Search for "100% grass-fed" on the label, as some buffalo at the supermarket is corn-fed (in which case, those health benefits disappear). On the off chance that you can't find buffalo or bison, 95% extra lean organic grass-fed beef is a good alternative.
For a mouth-watering buffalo slider recipe that will provide 35% of the DV of vitamin b12, click here.
Air out a clam
Seafood provides some of the best vitamin b12 foods on the planet. Only 3 ounces of canned clams, for example, pack over 100% of the DV for vitamin b12 and is also an excellent source of selenium, iron, zinc and protein. You can also find frozen clams in the freezer section of many seafood counters. Try not to like clams? Substitute 4-5 ounces of sardines, salmon or trout for a nutrient-rich vitamin b12 boost.
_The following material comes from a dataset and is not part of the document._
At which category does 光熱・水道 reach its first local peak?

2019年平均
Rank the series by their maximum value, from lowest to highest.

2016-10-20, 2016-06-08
Attempt a nutritional yeast
On the off chance that you've eliminated red meat altogether, are a vegan or vegetarian, a nutritional yeast that is fortified with vitamin b12 (be sure to check the label) can also be an excellent source of this vitamin; simply sprinkle 1 tablespoon per day into your lasagnas, smoothies and even desserts for your daily dose of vitamin b12.
While other plant foods may claim to be a source of vitamin b12, these are unreliable as the amount can vary; a fortified yeast (or breakfast cereal) is a better bet.